*Short task A*.
According to the travel blog below, why did the flight from Amsterdam to Johannesburg feel so long? Answer in one to three sentences.
*Short task B*.
Carry on the travel blog below from its last sentence, writing the next part of the first Botswana trip.

Friday, September 30, 2011

Rainbow over the Victoria Falls

When visiting Vic Falls in Zimbabwe, we took a ride with a helicopter. Much worth the $$ ;-)

Our first Self-Drive in Botswana, part 1

With this post, I will try to describe our wonderful first Africa experience day by day, along with some photo material. As this takes quite some time to produce, I will be posting seperate parts over the next couple of days/weeks.

August 27, 2011
Flight from Amsterdam to Johannesburg with KLM KL591 in a Boeing 777-200. Uncomfortable seats in economy, sober catering and the old entertainment system made it a long long flight.

Spend the night at a Protea hotel near the airport. What a fantastic first experience. Very friendly staff, nice atmosphere and the waiter came to our table with champagne for breakfast! Cost appr. ZAR 750 p.p. sharing.

August 28, 2011
Flight from Johannesburg to Kasane with Air Botswana in an Aerospatiale/Alenia ATR42-500 turboprop 42-74. First time in my life that I flew backwards! (not the plane, just my seat was opposite to my wife's ;-) Cost ZAR 4,072.00 for our 2 return tickets.







Friendly guy from Bushlore who told us he had been driving all day and night to deliver our car in time.
It's a Toyota Hilux 2.5TD DC 4x4, fully equipped with rooftent, camping gear, fridge, gas & water. Marco de Lange from Tongasabi had arranged this car for me. The guy gave detailed instructions, and spend a lot of effort on correctly filling in the paperwork. We dropped him off down-town and bought him some drinks for his return trip.




Did our first shopping at Choppies. Great to experience a supermarket in Botswana for the first time. Trying my best to drive on the left side of the road...

*Supplied information*.
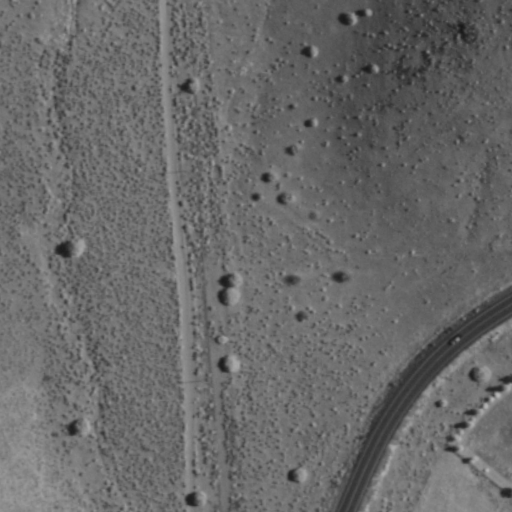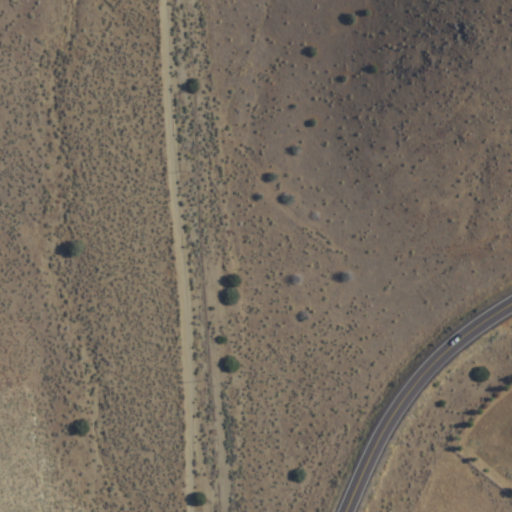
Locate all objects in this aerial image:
road: (287, 212)
road: (413, 396)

*Final answer A*.
The flight felt long because the economy seats were uncomfortable, the catering was sober, and the entertainment system was old.

*Final answer B*.
Off to Chobe Safari Lodge, to discover its already full. (you cannot book a campsite in advance, first-come-first-serve only) Hmm, I had not planned to already having to improvise on day one. Especially because the diesel-tank appears rather empty and it's 2 hours before it gets dark.

Used the wonderful Garmin GPS that Come-Along-Safaries had borrowed us for this trip. Loaded with Tracks4Africa maps and details, it was simple to find an alternative camp site: Senyati Camp, some 14 kilometers south-west of Kasane. (S17 52.362 E25 14.138, email) Rather deep sand road! Elephants! Me nervous! Don't wanna get stuck in the sand! Pff.... we made it :)

The owner is named Lou, a very friendly host. Honesty bar on the deck with a fantastic view on the waterpool some 10 meters away where elephants, baboons and others come to drink. What a great place to be in! Setting up the tent for the first time was easy. 5 Minutes and we were done.

Getting dark, lots of noises. Loud sounds from the elephants at the pool, kind of sounds you never heard in the zoo.

Cooked a lovely diner on the campfire, drank a couple of beers, went to bed at 20.00. Wow, what a first day!

August 29, 2011
Woke up by the sounds of ground hornbills at 6am. Thought it was people marching and singing in the distance! Black man came to make a fire so we will have warm water. Hmm, my wife had a cold shower.Guess that didn't work to well. I'll skip the shower for today... It is so nice here, that we quickly decided to stay a second night. The bread for breakfast is not as nice as I had hoped.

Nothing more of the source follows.